Tutorial: Essentials of Fuzzy Networks

The tutorial focuses on the theoretical essentials of fuzzy networks and highlights some recent research results of the presenters as the ones from the publications listed below. Fuzzy networks are similar to neural networks in terms of general structure. However, their nodes and connections are different. The nodes of fuzzy networks are fuzzy systems represented by rule bases and the connections between the nodes are outputs from and inputs to these rule bases. In this context, apart from being a structural counterpart for a neural network, a fuzzy network is also a conceptual generalisation of a fuzzy system.

[1] A.Gegov, Fuzzy Networks for Complex Systems: A Modular Rule Base Approach, Series in Studies in Fuzziness and Soft Computing (Springer, Berlin, 2011)

[2] F.Arabikhan, Telecommuting Choice Modelling using Fuzzy Rule Based Networks, PhD Thesis (University of Portsmouth, UK, 2017)

[3] A.Gegov, F.Arabikhan and N.Petrov, Linguistic composition based modelling by fuzzy networks with modular rule bases, Fuzzy Sets and Systems 269 (2015) 1-29

[4] X.Wang, A.Gegov, F.Arabikhan, Y.Chen and Q.Hu, Fuzzy network based framework for software maintainability prediction, Uncertainty, Fuzziness and Knowledge Based Systems 27/5 (2019) 841-862

[5] A.Yaakob, A.Serguieva and A.Gegov, FN-TOPSIS: Fuzzy networks for ranking traded equities, IEEE Transactions on Fuzzy Systems 25/2 (2016) 315-332

[6] A.Yaakob, A.Gegov and S.Rahman, Fuzzy networks with rule base aggregation for selection of alternatives, Fuzzy Sets and Systems 341 (2018) 123-144

Tutorial Outline

Fuzzy networks have an underlying two-dimensional grid structure with horizontal levels and vertical layers. The levels represent spatial hierarchy in terms of network breadth and the layers represent temporal hierarchy in terms of network depth. The nodes of fuzzy networks are modelled by Boolean matrices or binary relations. The connections between the nodes are modelled by block schemes or topological expressions. Each network node is located in a cell within the underlying grid structure. Nodes in fuzzy networks are manipulated by merging and splitting operations. The merging operations are for network analysis and the splitting operations are for network design. These operations are used for converting a fuzzy network into a fuzzy system and vice versa. The operations are illustrated on feedforward and feedback fuzzy networks. Feedforward networks include combinations of narrow/broad and shallow/deep network structures. Feedback networks include combinations of single/multiple and local/global feedback loops. Fuzzy networks are applied to case studies from engineering, computing, transport and finance. They are validated successfully against standard and hierarchical fuzzy systems. The validation uses performance evaluation indicators for feasibility, accuracy, efficiency, transparency.

Tutorial Length and Level

Two hours, introductory level.

Tutorial Learning Outcomes

Tutorial participants will become familiar with the main concepts in fuzzy networks and their applications in several areas. They will be able to start using fuzzy networks in their research.

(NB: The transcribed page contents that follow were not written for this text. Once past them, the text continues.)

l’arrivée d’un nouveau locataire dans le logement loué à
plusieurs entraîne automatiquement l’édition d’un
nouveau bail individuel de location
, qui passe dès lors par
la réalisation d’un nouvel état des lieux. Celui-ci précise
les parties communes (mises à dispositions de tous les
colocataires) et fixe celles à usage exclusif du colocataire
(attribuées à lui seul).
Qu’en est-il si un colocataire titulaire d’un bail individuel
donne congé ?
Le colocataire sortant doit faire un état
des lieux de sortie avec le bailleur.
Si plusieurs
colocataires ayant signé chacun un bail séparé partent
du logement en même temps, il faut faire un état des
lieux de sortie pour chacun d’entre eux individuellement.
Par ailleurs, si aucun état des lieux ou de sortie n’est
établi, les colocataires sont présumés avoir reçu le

Tutorial Presenter Details

Alexander Gegov, University of Portsmouth, UK, alexander.gegov@port.ac.uk, https://www.port.ac.uk/about-us/structure-and-governance/our-people/our-staff/alexander- gegov

Alexander Gegov is Reader in Computational Intelligence in the School of Computing, University of Portsmouth, UK. He holds a PhD degree in Cybernetics and a DSc degree in Artificial Intelligence – both from the Bulgarian Academy of Sciences. He has been a recipient of a National Annual Award for Best Young Researcher from the Bulgarian Union of Scientists. He has been Humboldt Guest Researcher at the University of Duisburg in Germany. He has also been EU Visiting Researcher at the University of Wuppertal in Germany and the Delft University of Technology in the Netherlands. Alexander Gegov’s research interests are in the development of computational intelligence methods and their application for modelling and simulation of complex systems and networks. He has edited 6 books, authored 5 research monographs and over 30 book chapters – most of these published by Springer. He has authored over 50 articles and 100 papers in international journals and conferences – many of these published and organised by IEEE. He has also presented over 20 invited lectures and tutorials – most of these at IEEE Conferences on Fuzzy Systems, Intelligent Systems, Computational Intelligence and Cybernetics. Alexander Gegov is Associate Editor for ‘IEEE Transactions on Fuzzy Systems’, ‘Fuzzy Sets and Systems’, ‘Intelligent and Fuzzy Systems’, ‘Computational Intelligence Systems’ and ‘Intelligent Systems’. He is also Reviewer for several IEEE journals and National Research Councils. He is Member of the IEEE Computational Intelligence Society and the Soft Computing Technical Committee of the IEEE Society of Systems, Man and Cybernetics. He has also been Guest Editor for a recent Special Issue on Deep Fuzzy Models of the IEEE Transactions on Fuzzy Systems.

Farzad Arabikhan, University of Portsmouth, UK, farzad.arabikhan@port.ac.uk, https://www.port.ac.uk/about-us/structure-and-governance/our-people/our-staff/farzad- arabikhan

Farzad Arabikhan joined the University of Portsmouth, UK, as a Lecturer in 2017 after completing his PhD on Modelling Telecommuting using Fuzzy Networks at the same university. He has published his research results in several journal articles and conference papers. He has also secured funding from the EU COST Programme for research collaboration with leading academics at the Paris-Sorbonne University, France and the Mediterranean University of Reggio Calabria, Italy. He holds BSc and MSc degrees in Civil Engineering and Transportation Engineering from the Sharif University of Technology, Tehran, Iran.